E-commerce Sales and Your Northern Neighbor – By Steven Page

by Sara Szado on April 19, 2016

Canada’s strong economy and high-demand for international products make optimized e-commerce websites a gold mine for U.S. based businesses. In 2015, 75% of Canadians made more than one purchase online.

According to Statistics Canada, almost 60% of online sales made in Canada in 2012 were on e-commerce sites outside the country. When U.S. e-tailers optimize their websites to cater to the needs of their growing consumer base in Canada, they have a better chance of retaining long-term customers and driving revenue.

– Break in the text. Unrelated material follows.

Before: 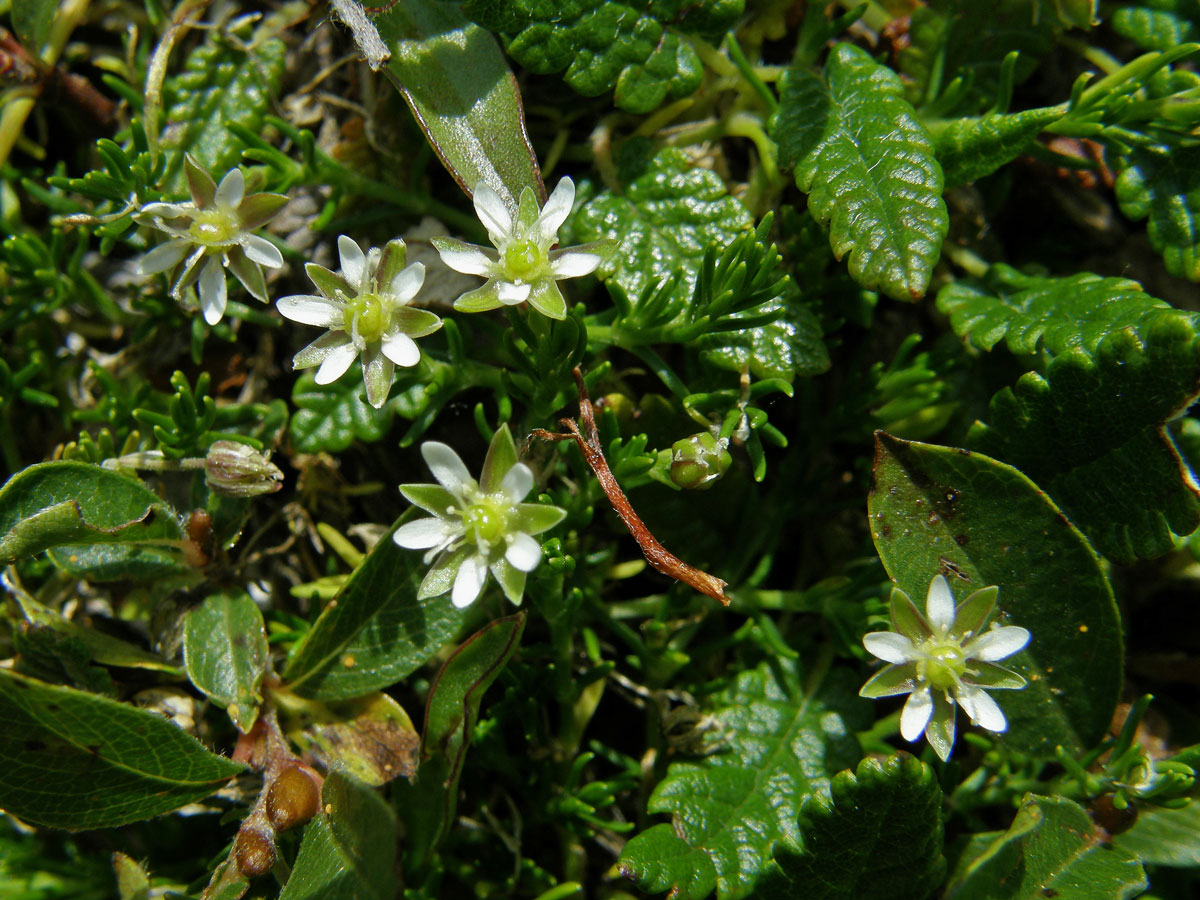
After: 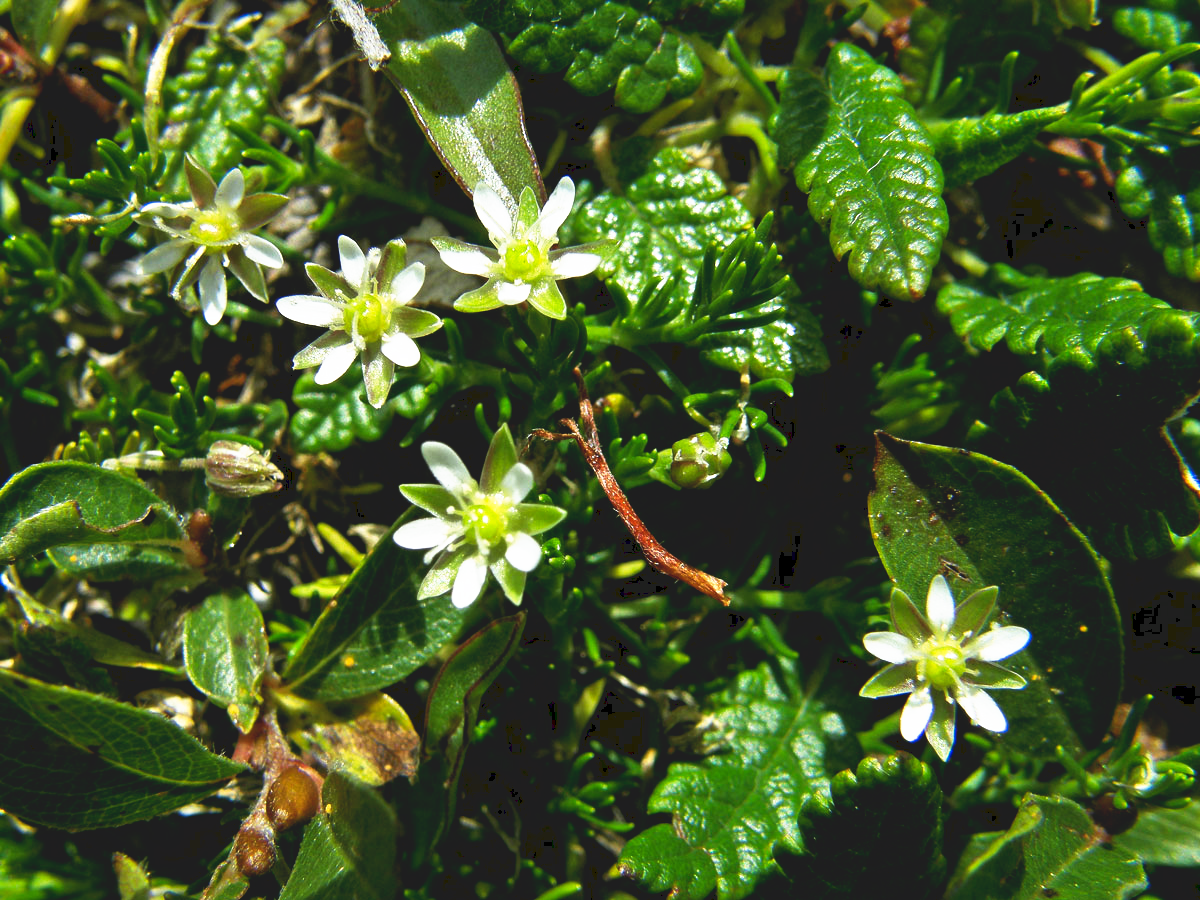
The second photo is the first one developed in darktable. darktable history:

With the ease of purchase and ability to acquire unique items delivered straight to their door, Canadians expect the online shopping experience to be simple and straightforward, including the shipping and return process.

As Canadians shift their preferred shopping channels of choice to include more e-commerce, marketers should be ready for the surge in purchases and the various logistics that are necessary for efficiently delivering products to customers north of the border.

A recent study by eMarketer estimated that Canadians will spend over $26 billion USD on e-commerce sites by 2019. But, in order to get products that are not available in their country, Canadians often end up paying much more than the cost shown on the website. The growing Canadian e-commerce market makes it critical for U.S. e-commerce companies to focus on creating a user experience specific to Canadian shoppers.

With shockingly high freight charges that often arise when shipping from the U.S. to Canada, it’s important to clearly present product pricing and shipping and handling information, which will help reduce shopping cart abandonment rates.

On the backend, e-commerce companies need to seamlessly and efficiently deliver their products to their Canadian customers, preventing surprise fees, and border delays, or forced local post office pick up. And to provide the best user experience that avoids customer service nightmares, a simple returns policy and process should also be outlined and easily accessed by consumers.

All of this can be accomplished by partnering with a logistics partner that specializes in moving freight to Canada.

The main thing here is to factor all fees into the cost of the item shown on the website, so that the customer is aware of the final cost they will pay, rather than having to pay one price up front, and additional fees upon delivery. If taxes and duties are excluded at the onset, and the customer has to pay more money when they receive the product, past experience shows they will be extremely unhappy and may never purchase from the website again.

To be successful, it is vital that businesses invest in technology, and partner with the right vendors that will make their e-commerce website and delivery methods efficient, easy, and sustainable for long-term success in the Canadian market.

Steven Page is Founder & President of Stalco, a Canadian-based logistics and fulfillment company.